Exercise requirements:
From the records below, please print only the lines from the one containing "Funktionella" through the one containing "の形を法人向けに提供しています。", both included. Skip the pictures.

[Records for the exercise Boundary: Start]

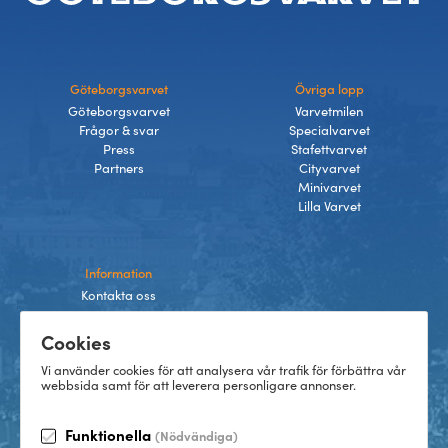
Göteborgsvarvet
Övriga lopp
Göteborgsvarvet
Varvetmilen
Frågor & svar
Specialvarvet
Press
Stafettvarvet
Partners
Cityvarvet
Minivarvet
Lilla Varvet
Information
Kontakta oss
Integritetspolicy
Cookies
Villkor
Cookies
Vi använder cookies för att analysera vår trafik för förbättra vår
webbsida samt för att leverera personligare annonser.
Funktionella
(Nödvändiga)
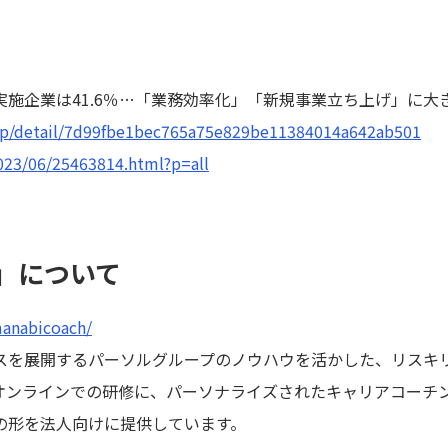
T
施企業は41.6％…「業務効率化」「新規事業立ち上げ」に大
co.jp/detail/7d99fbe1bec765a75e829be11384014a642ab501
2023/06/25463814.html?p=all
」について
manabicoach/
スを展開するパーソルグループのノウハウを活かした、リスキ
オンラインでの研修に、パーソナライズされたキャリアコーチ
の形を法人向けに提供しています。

[Records for the exercise Boundary: End]
[Records for the exercise Boundary: Start]

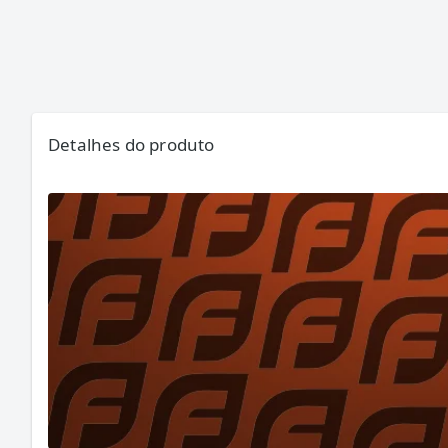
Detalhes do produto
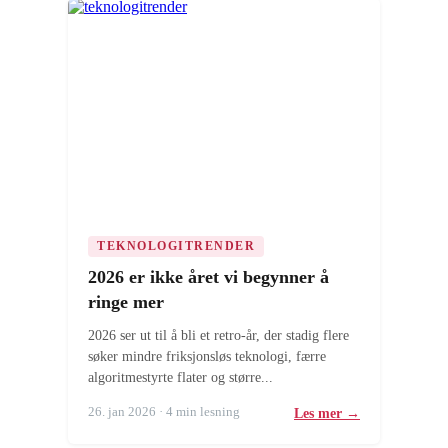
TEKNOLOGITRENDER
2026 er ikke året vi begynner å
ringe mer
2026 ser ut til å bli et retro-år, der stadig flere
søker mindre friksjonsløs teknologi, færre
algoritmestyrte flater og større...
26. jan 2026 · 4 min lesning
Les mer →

[Records for the exercise Boundary: End]

Solution to this task:
Funktionella
(Nödvändiga)
T
施企業は41.6％…「業務効率化」「新規事業立ち上げ」に大
co.jp/detail/7d99fbe1bec765a75e829be11384014a642ab501
2023/06/25463814.html?p=all
」について
manabicoach/
スを展開するパーソルグループのノウハウを活かした、リスキ
オンラインでの研修に、パーソナライズされたキャリアコーチ
の形を法人向けに提供しています。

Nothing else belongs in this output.